* [EXCERPTED PASSAGE]
After the Savage love fiasco earlier in the year, Eugene Weekly is in hot water again for one of its syndicated columns, this time “Ask a Mexican!”* by Gustavo Arellano. Community activists are calling for EW to stop running the column, and the paper’s letter section has been flooded with angry complaints for weeks now.

Last week, EW ran a cover story on Arellano and his column, giving the author a chance to defend himself. Here’s a snippet of what he had to say:

The point [of my column] is to debunk the stereotypes that people do have about Mexicans, to aggressively go after racists, but at the same time, do it in a way that people will want to read it every week and get entertained — whether it’s Mexicans laughing at ourselves or people laughing at stupid racists or at stupid questions. 

Poor Arellano. He has no idea how people in Eugene think, does he? We’re not allowed to laugh at anything like that ever! Outrage predictably continued unabated. According to this week’s story in EW, members of the paper recently met with concerned community leaders, including local Latino activists, who demanded that EW pull the column and replace it with content from local Latino sources.

As a real, honest-to-god Mexican, Arellano fields questions that range from the silly (Why do Mexican girls scream out “papi” during sex?) to the honest (Why do Mexican restaurants in the U.S. use yellow cheese instead of traditional white cheese?) to the downright racist (Why do you wetbacks keep stealin muh’ job?). His column is nationally syndicated in 32 papers, and it has won several awards, including the National Hispanic Media Coalition’s Impact Award for Excellence in Print Journalism.

While most people seem to be of the opinion that Arellano is either the funniest thing since groin injuries or some sort of evil, shapeshifting reptile, I will take the middle road and say that he’s kind of funny. He approaches immigration, race and racism in a satirical way that’s, frankly, refreshing after years of weepy protest marches and pot-bellied hicks sitting in the desert with rifles.

And that’s the reason, I think, that Arellano pisses so many people off. He doesn’t fit in progressives’ neat, little box of what a pro-immigrant, pro-immigration voice should sound like. He doesn’t write about The Cause with absolute seriousness and gravity. It’s the same reason that people got butthurt over Savage Love. Neither writer is afraid to make fun of his group (Mexicans and gays, respectively) or throw in an off-color joke.

And so the deluge of hand-wringing and tears begins, with progressives responding stereotypically by calling both columnists “hateful,” “cruel” and, in Arellano’s case, “racist.” While “Ask a Mexican!” isn’t the greatest, let’s hope that EW doesn’t bow to community pressure and pull it. If they did, it would only mean more of EW‘s “news coverage” or another local columnist (shudder).

*Note: the actual title of the column has an upside down exclamation point at the beginning (you know, like Spanish), but I couldn’t figure out how to add it on WordPress. My bad.

  1. Vincent. says:

    This is the letter to the editor I very nearly sent to the Eugene Weekly before noticing that they require full name, address, and phone number. Rubbish. At any rate.

* [USING THE INFORMATION]
1. From the post above about the Eugene Weekly column dispute, list every word it quotes progressives using to describe the columnists.
2. Reproduce the post about the Eugene Weekly column dispute between "After the Savage" and "for weeks now.", inclusive.

* [RECORDS SHOWN]

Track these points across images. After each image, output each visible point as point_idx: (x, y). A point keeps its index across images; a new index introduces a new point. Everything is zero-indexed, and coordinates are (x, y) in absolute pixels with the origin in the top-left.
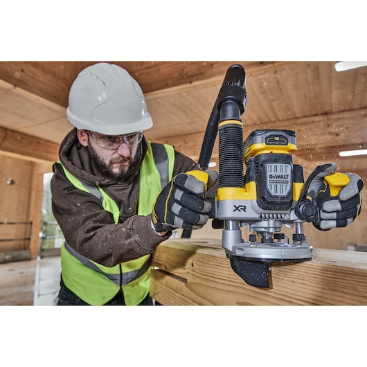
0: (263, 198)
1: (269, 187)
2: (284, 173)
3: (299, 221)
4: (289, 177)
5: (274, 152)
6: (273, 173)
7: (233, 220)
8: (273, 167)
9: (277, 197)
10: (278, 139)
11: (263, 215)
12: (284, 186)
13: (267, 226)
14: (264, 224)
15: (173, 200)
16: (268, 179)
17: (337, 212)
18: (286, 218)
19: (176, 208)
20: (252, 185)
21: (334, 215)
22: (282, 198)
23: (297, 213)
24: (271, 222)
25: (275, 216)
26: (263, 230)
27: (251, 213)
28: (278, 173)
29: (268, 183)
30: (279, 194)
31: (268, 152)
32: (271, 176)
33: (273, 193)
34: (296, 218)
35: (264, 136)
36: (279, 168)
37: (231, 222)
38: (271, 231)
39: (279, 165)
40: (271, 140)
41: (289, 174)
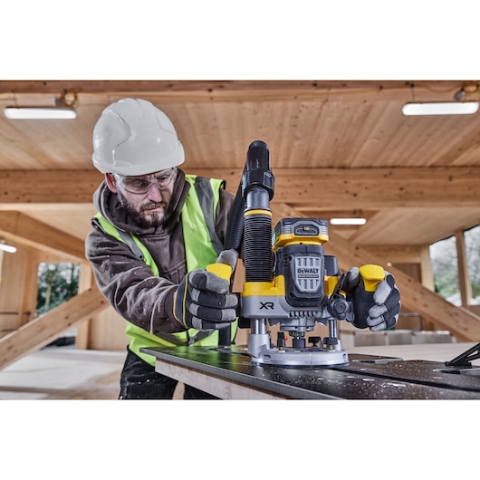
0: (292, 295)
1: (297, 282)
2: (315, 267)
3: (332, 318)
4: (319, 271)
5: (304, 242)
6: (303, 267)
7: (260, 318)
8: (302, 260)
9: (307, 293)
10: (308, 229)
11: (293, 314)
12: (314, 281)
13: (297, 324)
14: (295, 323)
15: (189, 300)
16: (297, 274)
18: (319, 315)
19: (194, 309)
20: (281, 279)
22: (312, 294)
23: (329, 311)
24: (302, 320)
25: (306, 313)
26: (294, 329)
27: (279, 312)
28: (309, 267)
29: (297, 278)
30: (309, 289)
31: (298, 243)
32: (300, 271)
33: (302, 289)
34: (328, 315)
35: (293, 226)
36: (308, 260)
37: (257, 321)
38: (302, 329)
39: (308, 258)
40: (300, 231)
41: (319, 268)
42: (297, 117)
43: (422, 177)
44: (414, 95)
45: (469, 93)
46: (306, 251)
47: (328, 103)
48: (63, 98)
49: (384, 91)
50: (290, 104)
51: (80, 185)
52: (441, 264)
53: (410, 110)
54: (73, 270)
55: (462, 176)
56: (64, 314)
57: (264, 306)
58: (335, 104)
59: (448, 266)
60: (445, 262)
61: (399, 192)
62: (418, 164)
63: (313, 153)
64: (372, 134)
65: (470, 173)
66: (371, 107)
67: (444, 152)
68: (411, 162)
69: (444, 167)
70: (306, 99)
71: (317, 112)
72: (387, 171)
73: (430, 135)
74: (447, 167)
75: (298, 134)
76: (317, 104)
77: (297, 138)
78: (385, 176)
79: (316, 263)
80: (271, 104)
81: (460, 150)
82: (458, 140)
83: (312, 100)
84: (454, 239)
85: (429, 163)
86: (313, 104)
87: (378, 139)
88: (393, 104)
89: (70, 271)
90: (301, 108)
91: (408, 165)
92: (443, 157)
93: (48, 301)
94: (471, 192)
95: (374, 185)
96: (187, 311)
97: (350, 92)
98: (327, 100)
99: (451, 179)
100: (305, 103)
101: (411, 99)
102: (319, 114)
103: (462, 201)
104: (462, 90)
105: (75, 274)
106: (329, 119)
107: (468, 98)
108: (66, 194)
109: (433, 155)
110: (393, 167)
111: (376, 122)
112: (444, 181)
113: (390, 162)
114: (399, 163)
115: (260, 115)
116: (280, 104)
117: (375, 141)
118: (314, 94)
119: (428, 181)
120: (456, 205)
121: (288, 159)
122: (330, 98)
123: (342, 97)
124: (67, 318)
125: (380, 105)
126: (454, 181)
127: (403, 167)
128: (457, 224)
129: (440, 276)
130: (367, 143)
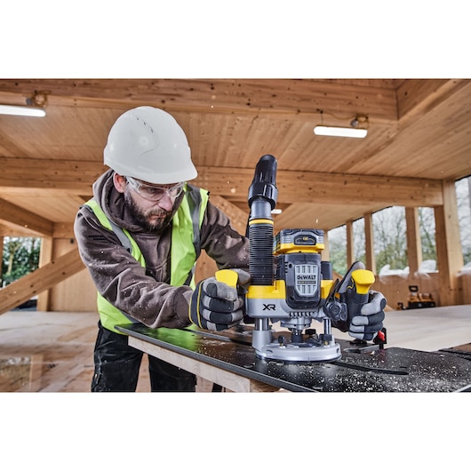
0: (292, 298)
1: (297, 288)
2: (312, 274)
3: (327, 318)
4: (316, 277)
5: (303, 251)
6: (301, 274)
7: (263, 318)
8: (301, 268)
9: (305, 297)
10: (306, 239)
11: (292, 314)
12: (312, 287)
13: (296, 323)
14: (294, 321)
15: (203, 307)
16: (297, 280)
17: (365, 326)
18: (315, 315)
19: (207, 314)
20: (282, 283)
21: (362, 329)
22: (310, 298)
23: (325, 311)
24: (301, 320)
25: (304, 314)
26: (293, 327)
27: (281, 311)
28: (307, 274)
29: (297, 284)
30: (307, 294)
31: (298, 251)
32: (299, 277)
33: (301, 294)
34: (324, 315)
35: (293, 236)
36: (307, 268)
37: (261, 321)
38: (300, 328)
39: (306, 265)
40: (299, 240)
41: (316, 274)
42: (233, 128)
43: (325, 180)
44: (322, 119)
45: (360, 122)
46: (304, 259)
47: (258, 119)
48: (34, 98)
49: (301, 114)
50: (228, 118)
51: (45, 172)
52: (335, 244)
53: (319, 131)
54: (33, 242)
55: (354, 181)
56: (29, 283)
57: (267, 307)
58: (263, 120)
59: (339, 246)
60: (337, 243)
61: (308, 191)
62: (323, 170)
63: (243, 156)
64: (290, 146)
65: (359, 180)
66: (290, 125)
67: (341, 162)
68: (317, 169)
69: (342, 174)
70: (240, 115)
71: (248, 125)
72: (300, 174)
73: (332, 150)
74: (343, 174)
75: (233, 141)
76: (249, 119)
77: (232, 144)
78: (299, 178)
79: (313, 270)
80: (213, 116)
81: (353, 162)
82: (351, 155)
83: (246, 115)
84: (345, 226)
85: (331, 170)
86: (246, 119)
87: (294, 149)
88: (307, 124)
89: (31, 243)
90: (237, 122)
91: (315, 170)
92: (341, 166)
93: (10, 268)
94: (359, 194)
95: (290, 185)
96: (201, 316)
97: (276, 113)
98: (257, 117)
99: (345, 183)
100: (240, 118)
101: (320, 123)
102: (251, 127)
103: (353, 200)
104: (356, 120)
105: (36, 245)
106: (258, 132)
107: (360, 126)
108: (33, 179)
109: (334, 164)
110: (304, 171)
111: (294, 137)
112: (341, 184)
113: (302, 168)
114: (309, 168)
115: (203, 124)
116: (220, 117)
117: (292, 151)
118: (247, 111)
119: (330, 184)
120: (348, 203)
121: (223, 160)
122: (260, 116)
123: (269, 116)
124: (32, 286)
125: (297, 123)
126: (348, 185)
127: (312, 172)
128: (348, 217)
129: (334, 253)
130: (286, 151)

* * *

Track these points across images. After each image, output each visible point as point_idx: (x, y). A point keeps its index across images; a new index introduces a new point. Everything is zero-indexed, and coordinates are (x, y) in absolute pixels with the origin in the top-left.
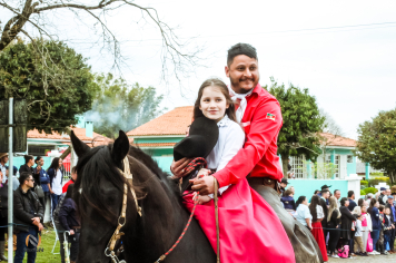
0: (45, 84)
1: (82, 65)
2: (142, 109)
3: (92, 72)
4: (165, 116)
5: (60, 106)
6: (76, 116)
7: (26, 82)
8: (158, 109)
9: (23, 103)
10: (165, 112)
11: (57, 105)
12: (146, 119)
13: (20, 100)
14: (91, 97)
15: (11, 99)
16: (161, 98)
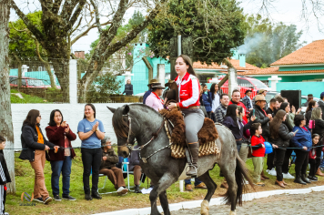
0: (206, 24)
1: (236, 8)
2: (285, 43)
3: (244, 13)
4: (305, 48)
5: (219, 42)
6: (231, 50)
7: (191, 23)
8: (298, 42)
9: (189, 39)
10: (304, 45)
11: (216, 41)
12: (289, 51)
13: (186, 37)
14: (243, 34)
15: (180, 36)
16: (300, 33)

* [RESULTS OF THE EXERCISE]
1. hateful, cruel, racist

2.
After the Savage love fiasco earlier in the year, Eugene Weekly is in hot water again for one of its syndicated columns, this time “Ask a Mexican!”* by Gustavo Arellano. Community activists are calling for EW to stop running the column, and the paper’s letter section has been flooded with angry complaints for weeks now.